● **Exercise objective**: Scan the records below for the line containing "middle tip: (1942, 254)" and the line containing "ring pip: (1887, 338)". Copy both, plus every line between, exactly.

(Dataset excerpts)
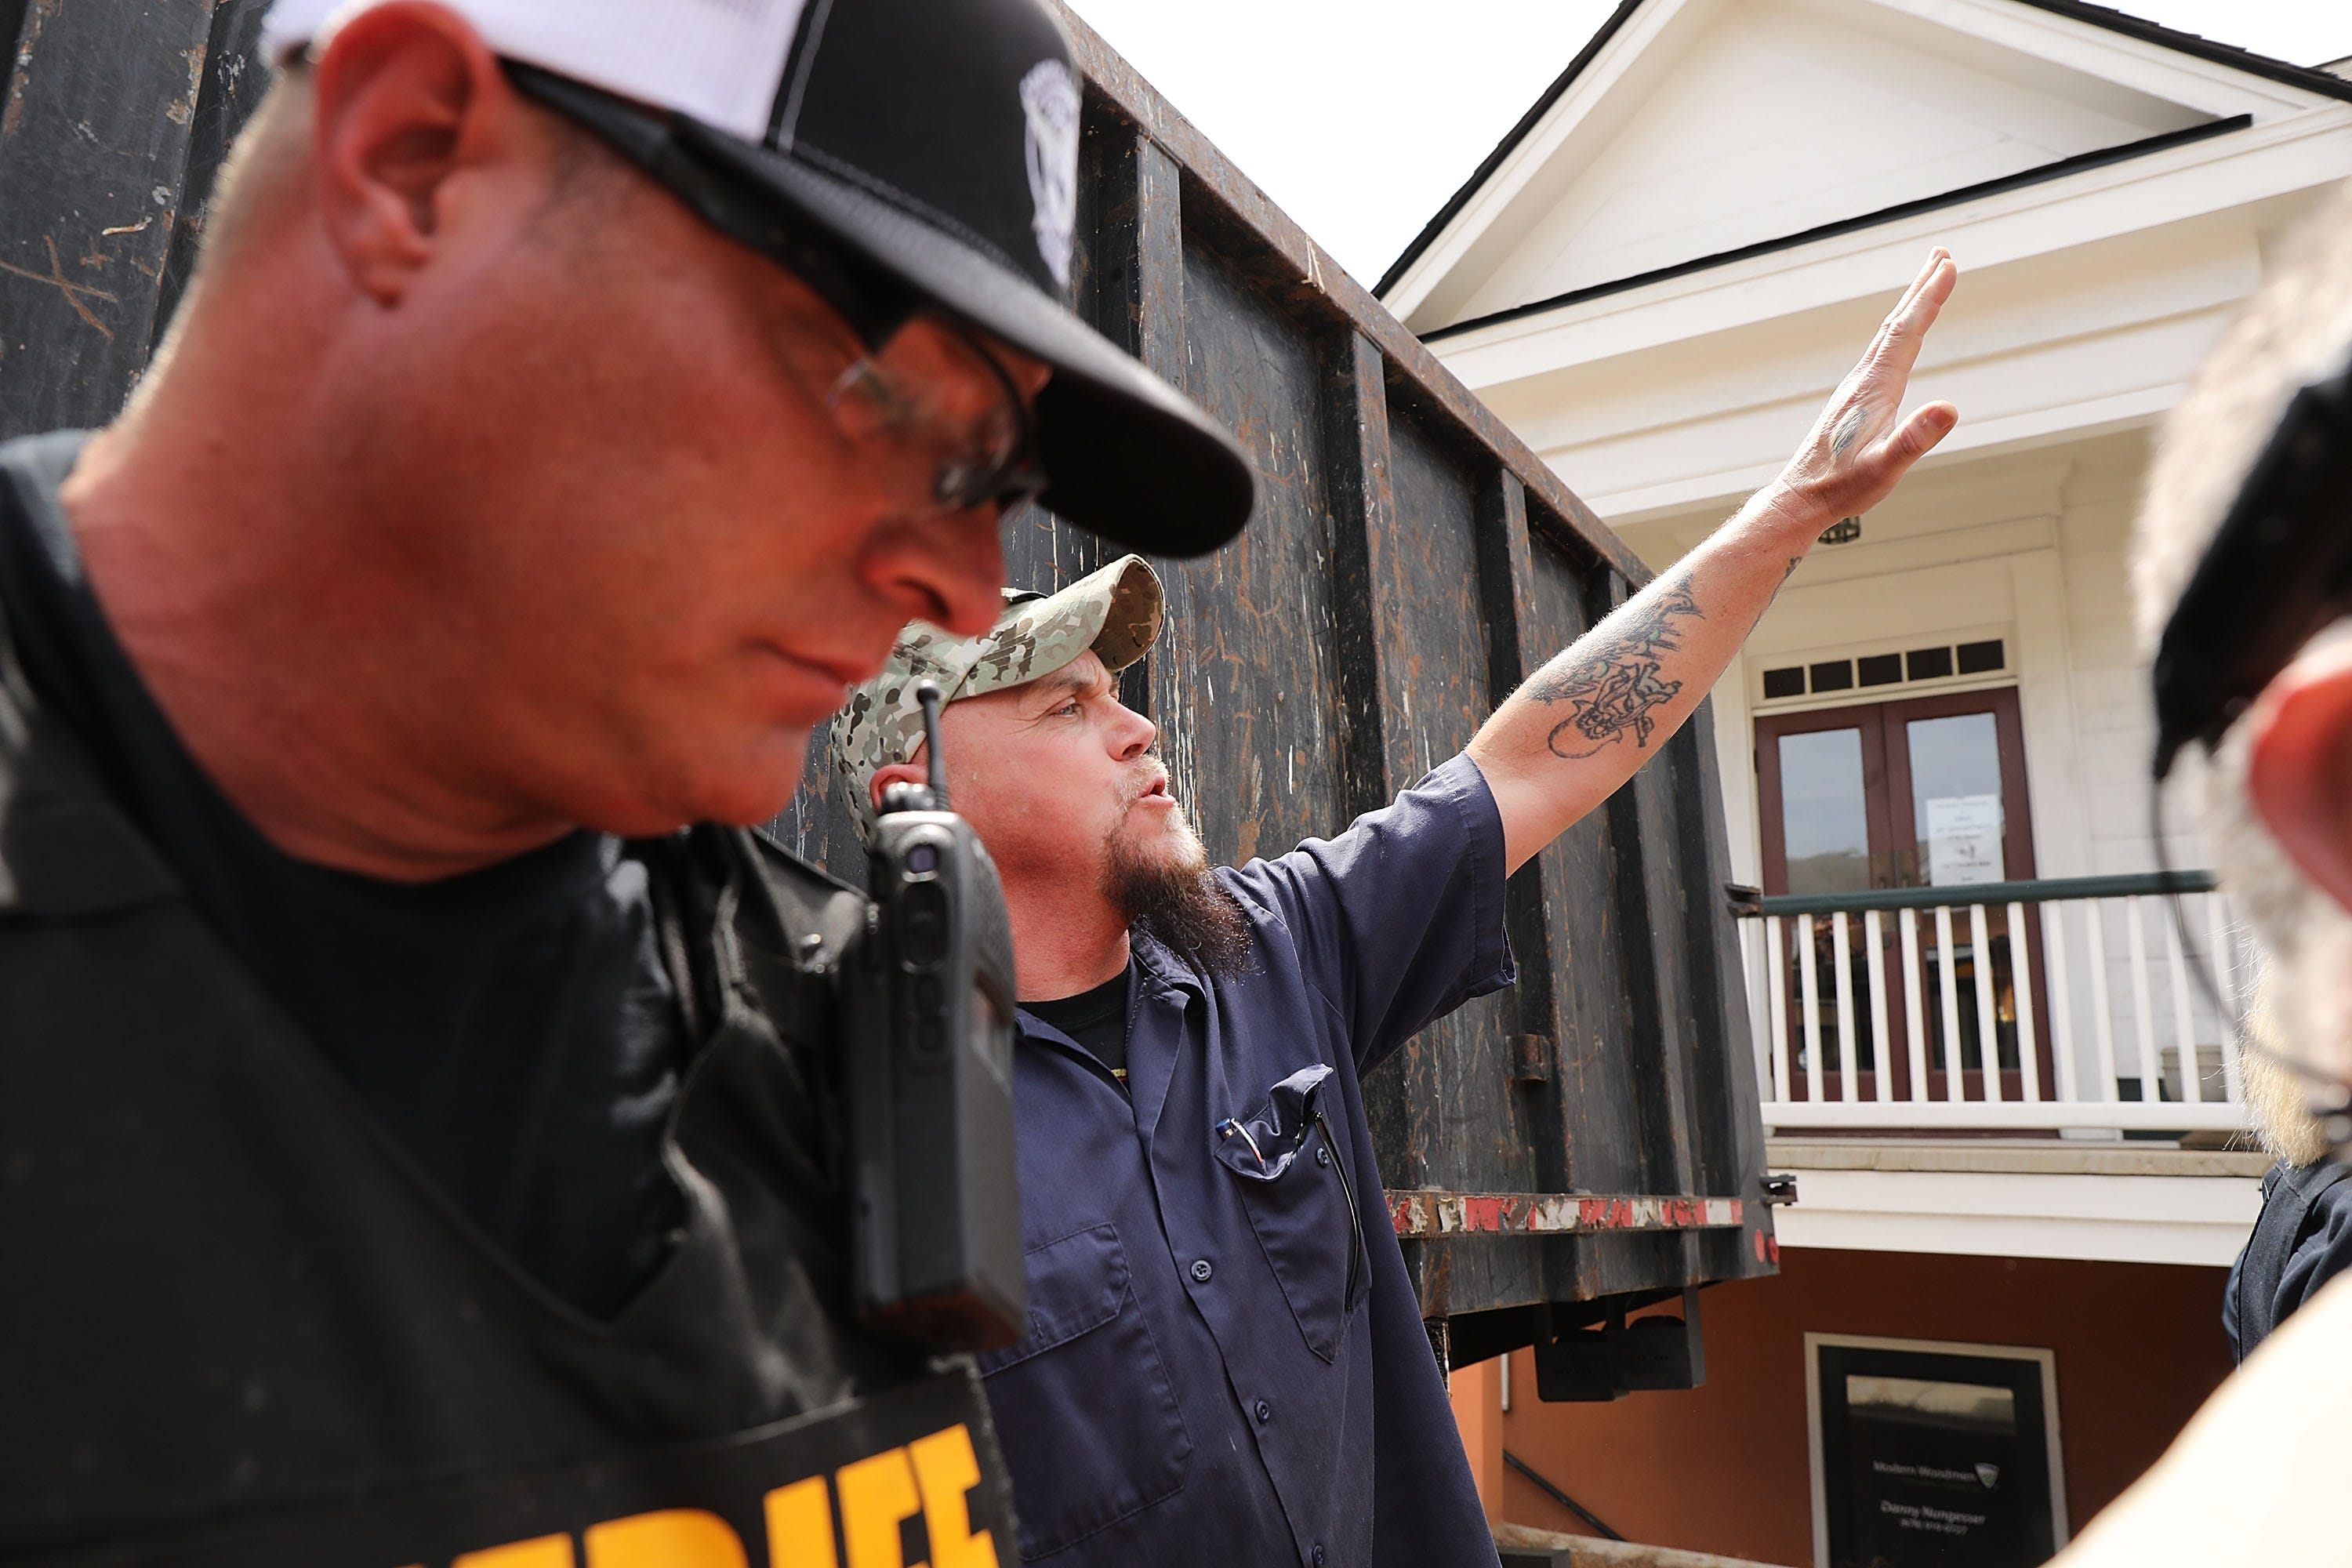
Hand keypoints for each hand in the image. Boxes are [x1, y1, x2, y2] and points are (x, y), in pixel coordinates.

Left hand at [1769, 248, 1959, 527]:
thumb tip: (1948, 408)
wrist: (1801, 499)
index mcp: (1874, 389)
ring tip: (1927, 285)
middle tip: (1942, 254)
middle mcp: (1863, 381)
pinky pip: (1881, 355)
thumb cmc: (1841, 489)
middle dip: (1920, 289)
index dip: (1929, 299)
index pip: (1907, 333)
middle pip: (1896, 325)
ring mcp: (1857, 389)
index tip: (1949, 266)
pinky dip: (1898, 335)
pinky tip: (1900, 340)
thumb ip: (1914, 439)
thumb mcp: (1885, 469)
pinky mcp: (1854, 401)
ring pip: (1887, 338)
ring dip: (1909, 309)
* * *
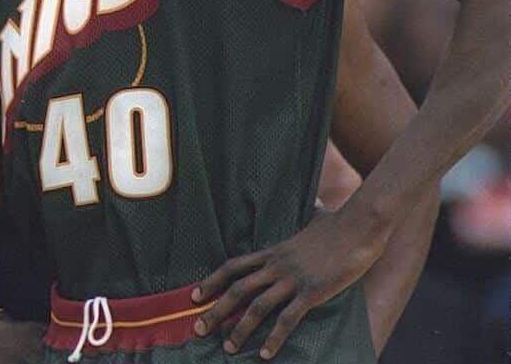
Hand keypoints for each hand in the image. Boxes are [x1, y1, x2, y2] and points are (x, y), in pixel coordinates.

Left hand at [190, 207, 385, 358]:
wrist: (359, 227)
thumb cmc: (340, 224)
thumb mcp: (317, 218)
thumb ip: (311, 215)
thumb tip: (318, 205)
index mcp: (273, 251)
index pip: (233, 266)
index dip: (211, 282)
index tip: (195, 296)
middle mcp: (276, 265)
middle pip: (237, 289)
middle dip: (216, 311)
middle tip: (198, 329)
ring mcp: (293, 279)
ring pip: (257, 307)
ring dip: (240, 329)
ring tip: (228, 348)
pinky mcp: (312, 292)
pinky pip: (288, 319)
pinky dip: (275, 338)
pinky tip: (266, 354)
...
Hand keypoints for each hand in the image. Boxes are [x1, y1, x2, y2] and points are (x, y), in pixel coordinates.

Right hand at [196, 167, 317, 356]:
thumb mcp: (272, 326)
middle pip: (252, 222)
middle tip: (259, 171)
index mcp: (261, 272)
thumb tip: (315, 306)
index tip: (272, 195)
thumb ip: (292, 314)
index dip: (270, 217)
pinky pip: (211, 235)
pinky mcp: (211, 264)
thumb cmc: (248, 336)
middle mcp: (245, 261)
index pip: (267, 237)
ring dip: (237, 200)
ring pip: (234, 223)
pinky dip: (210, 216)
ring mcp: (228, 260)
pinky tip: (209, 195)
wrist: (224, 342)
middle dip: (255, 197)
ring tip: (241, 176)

● **Solution for this task**:
middle tip: (1942, 254)
middle mcp: (1863, 381)
pinky pip: (1881, 355)
thumb cmc: (1841, 489)
middle dip: (1920, 289)
index dip: (1929, 299)
index pip: (1907, 333)
middle pip: (1896, 325)
ring mcp: (1857, 389)
index tip: (1949, 266)
pinky dip: (1898, 335)
pinky tip: (1900, 340)
thumb ip: (1914, 439)
thumb mcp: (1885, 469)
pinky mcp: (1854, 401)
ring pip: (1887, 338)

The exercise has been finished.